__ABOUT THIS EXERCISE__
Only the lines from the one containing "фундамент, что не" through the final line below belong in the output, copied exactly and without pictures.

Stored data entries:

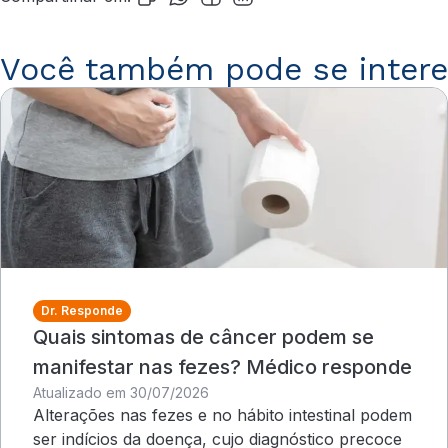
Você também pode se intere
Dr. Responde
Quais sintomas de câncer podem se
manifestar nas fezes? Médico responde
Atualizado em 30/07/2026
Alterações nas fezes e no hábito intestinal podem
ser indícios da doença, cujo diagnóstico precoce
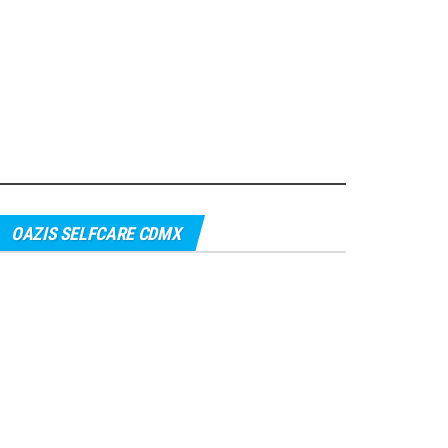
OAZIS SELFCARE CDMX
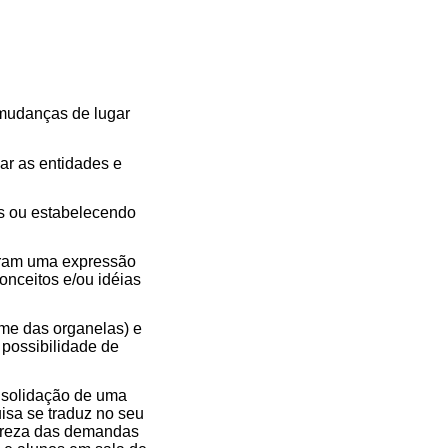
 mudanças de lugar
car as entidades e
es ou estabelecendo
aram uma expressão
onceitos e/ou idéias
ome das organelas) e
 possibilidade de
nsolidação de uma
isa se traduz no seu
tureza das demandas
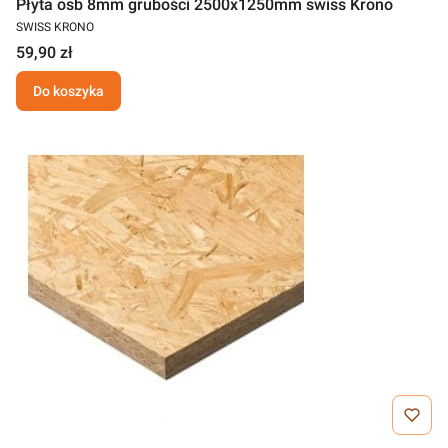
Płyta osb 8mm grubości 2500x1250mm swiss Krono
SWISS KRONO
59,90 zł
Do koszyka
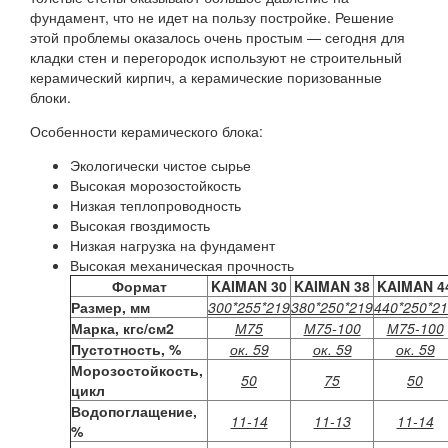
фундамент, что не идет на пользу постройке. Решение
этой проблемы оказалось очень простым — сегодня для
кладки стен и перегородок используют не строительный
керамический кирпич, а керамические поризованные
блоки.
Особенности керамического блока:
Экологически чистое сырье
Высокая морозостойкость
Низкая теплопроводность
Высокая гвоздимость
Низкая нагрузка на фундамент
Высокая механическая прочность
Формат
KAIMAN 30
KAIMAN 38
KAIMAN 4
Размер, мм
300*255*219
380*250*219
440*250*2
Марка, кгс/см2
М75
М75-100
М75-100
Пустотность, %
ок. 59
ок. 59
ок. 59
Морозостойкость,
50
75
50
цикл
Водопоглащение,
11-14
11-13
11-14
%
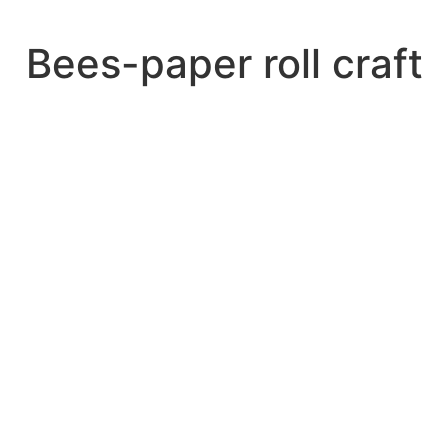
Bees-paper roll craft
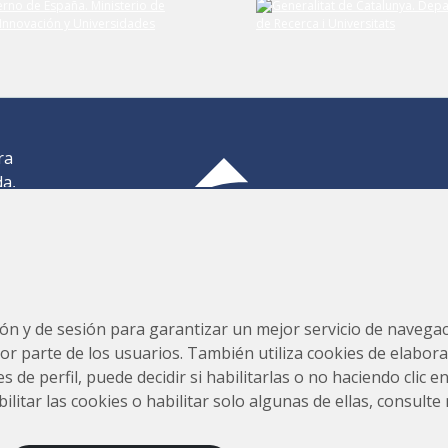
ra
da,
,
os
Consorcio para la Construcción, Equipamiento y Explotación
s,
del Laboratorio de Luz Sincrotrón (CELLS)
ión y de sesión para garantizar un mejor servicio de navegaci
por parte de los usuarios. También utiliza cookies de elabora
s de perfil, puede decidir si habilitarlas o no haciendo clic 
tar las cookies o habilitar solo algunas de ellas, consulte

__FINAL ANSWER__
фундамент, что не идет на пользу постройке. Решение
этой проблемы оказалось очень простым — сегодня для
кладки стен и перегородок используют не строительный
керамический кирпич, а керамические поризованные
блоки.
Особенности керамического блока:
Экологически чистое сырье
Высокая морозостойкость
Низкая теплопроводность
Высокая гвоздимость
Низкая нагрузка на фундамент
Высокая механическая прочность
Формат
KAIMAN 30
KAIMAN 38
KAIMAN 4
Размер, мм
300*255*219
380*250*219
440*250*2
Марка, кгс/см2
М75
М75-100
М75-100
Пустотность, %
ок. 59
ок. 59
ок. 59
Морозостойкость,
50
75
50
цикл
Водопоглащение,
11-14
11-13
11-14
%
Bees-paper roll craft
ra
da,
,
os
Consorcio para la Construcción, Equipamiento y Explotación
s,
del Laboratorio de Luz Sincrotrón (CELLS)
ión y de sesión para garantizar un mejor servicio de navegaci
por parte de los usuarios. También utiliza cookies de elabora
s de perfil, puede decidir si habilitarlas o no haciendo clic 
tar las cookies o habilitar solo algunas de ellas, consulte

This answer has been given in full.